Eravamo in quella che poteva essere un’affollata sala d’attesa di qualcosa. Io e lei di fronte a parlare, del suo nuovo ragazzo, sul quale io mi divertivo a scherzare. Lei di fronte a me, vergognosa, imbarazzata per il fatto che lui (che io non ho mai visto) era seduto accanto a lei. A bassa voce cercava di farmi capire che avrei dovuto abbassare la voce per non farmi sentire da lui, il quale al contrario si faceva abbondantemente i cazzi suoi certamente sentendo quello che stavo dicendo. Ad un certo punto lui si è alzato e si è allontanato, nello stesso momento in cui io mi sono avvicinato a lei per farle sentire bene ciò che avevo da dirle. Avvicinandomi a lei, mi sono reso conto che il suo viso era si quello che conosco, ma con tutti i tratti elegantemente deformati. Dico elegantemente perché non era un viso deturpato, o almeno non dava questa sensazione. Aveva semplicemente i tratti “spostati”, gli occhi non in asse, il naso all’insù ma solo da una parte, la bocca (…) esageratamente grande, e la cosa, ricordo assolutamente con gusto, mi dava una certa soddisfazione, tanto da soffermarmi a notare tutti questi particolari a lungo e in maniera “cosciente”. Dopo qualche istante rispunta lui, che con uno sguardo di sufficienza le fa cenno di seguirla tipo “è ora di andare, lascialo perdere”.

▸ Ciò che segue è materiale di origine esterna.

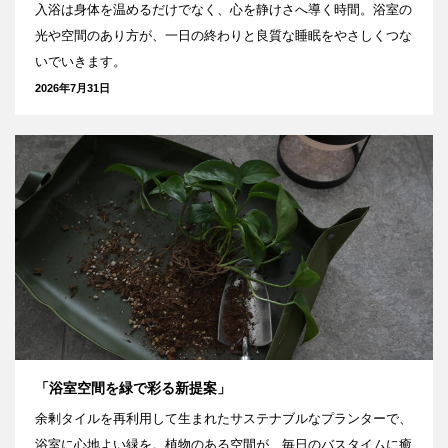
入浴は身体を温めるだけでなく、心を静けさへ導く時間。浴室の
光や空間のあり方が、一日の終わりと良質な睡眠をやさしくつな
いでいきます。
2026年7月31日
「浴室空間を緑で彩る新提案」
余剰タイルを再利用して生まれたサステナブルなプランターで、
浴室に心地よい緑を。植物のある空間が、毎日のバスタイムに癒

Di fronte alla sua titubante attesa e al mio sguardo ironico, lui si getta su di me tentando di spegnermi una sigaretta su una spalla (…?...) o qualcosa di simile, non so, ricordo solo il preciso profumo di bruciato, causando una reazione “manesca” di brevi attimi concitati, durante i quali ricordo perfettamente un veloce scambio di colpi parati da entrambi quasi fosse un’esibizione di arti marziali di quelle nelle quali non ci si tocca nemmeno ma si simula per mostrare la perfetta tecnica di combattimento. Io paravo i suoi e lui i miei, senza farci minimamente male. Finito questo inutile combattimento si sono allontanati di corsa salendo su una moto, mentre io girandomi alla mia sinistra noto un martello. Da qui in poi il sogno diventa assolutamente cosciente. Di quelli che spesso si fanno nei quali ragioni e decidi in maniera cosciente come vuoi che il sogno vada avanti, ed è per questo che poi li si ricorda così bene.

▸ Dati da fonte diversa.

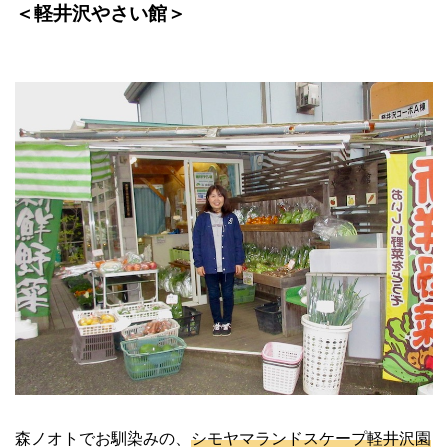
＜軽井沢やさい館＞
森ノオトでお馴染みの、
シモヤマランドスケープ軽井沢園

Prendo il martello, con l’intenzione di seguirli e colpire lei seduta dietro. Mentre avanzo verso di lei guardo il martello, è di quelli con un verso di un tipo e l’altro di un altro, e il manico rosso. Il verso che avevo pronto da dirigere verso di lei era tipo uno scalpello, tagliente, l’altro era di gomma. Mentre vado verso loro due che oltre la porta d’uscita si stanno preparando a fuggire sulla moto, guardo ancora il martello, e in maniera spaventosamente lucida, mi rendo conto che non è più un gioco, e che se continuo ad andare verso di loro probabilmente la rabbia che ho per lei mi impedirà di non farle davvero male, mentre (sempre in maniera lucida) mi rendo conto che se facessi davvero quello che mi sto preparando a fare il prezzo legale da pagare sarebbe decisamente superiore alla soddisfazione che l’eliminazione di quei due (lucidamente) poverini poteva darmi.

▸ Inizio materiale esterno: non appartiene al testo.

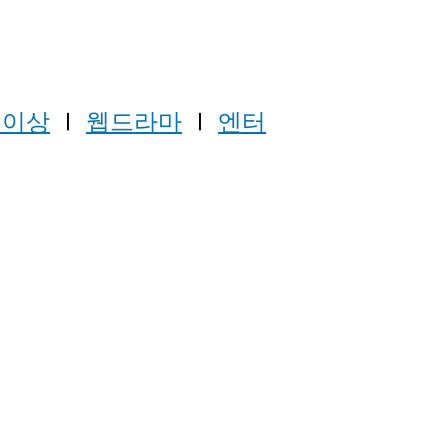
0 이상
Ⅰ
웹드라마
Ⅰ
엔터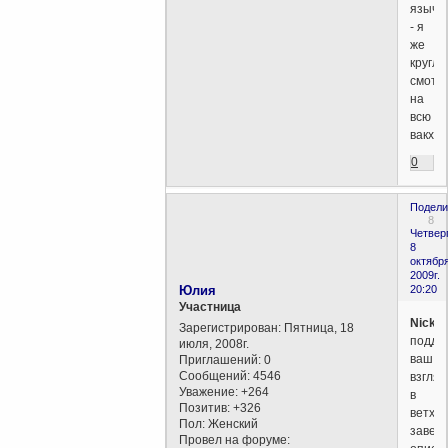
языче
- я
же
кругло
смотр
на
всю
вакха
0
Подели
8
Четверг
8
октября
2009г.
Юлия
20:20
Участница
Nickol
Зарегистрирован
: Пятница, 18
подде
июля, 2008г.
ваш
Приглашений:
0
Сообщений:
4546
взгляд
Уважение:
+264
в
Позитив:
+326
ветхо
Пол:
Женский
завет
Провел на форуме: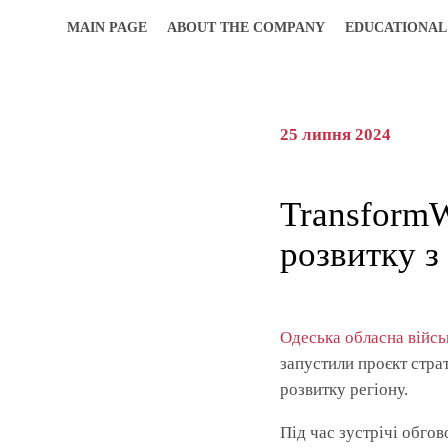
MAIN PAGE
ABOUT THE COMPANY
EDUCATIONAL
25 липня 2024
TransformW
розвитку 
Одеська обласна війсь
запустили проєкт стра
розвитку регіону.
Під час зустрічі обго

Lei mi guarda attraverso il vetro aspettando la mia reazione.

Io sorrido, lascio andare il martello, le volto le spalle, e mi sveglio.

.

Vai tesoro.

L’ennesimo racconto che mi è stato fatto sulla tua attuale vita, mi consente, a questo punto in maniera anche inconscia, di decidere che forse la vendetta migliore sarà il lasciarti vivere la tua vita.

Che tu ci creda o no, l’ultimo racconto, è stato talmente triste da aver provocato in me una punta di umano dispiacere.

Pensa.

Cose che non posso scrivere nemmeno qui, accettando che come prezzo per la mia riservatezza, dovrò continuare a passare per quello paranoico che ancora ci pensa e persino ti sogna.

Ma ci sta tutto.

Lo pago. Questo è un blog, nulla di più.

Ci sono cose che per rispetto di alcune persone non entrano qui.

E soddisfazioni che saziano indipendentemente dalla reazione che provocano in chi non può sapere.

Fermati, puttanella.

Fermati.

Non sei così forte da attutire il colpo di una caduta da così in alto.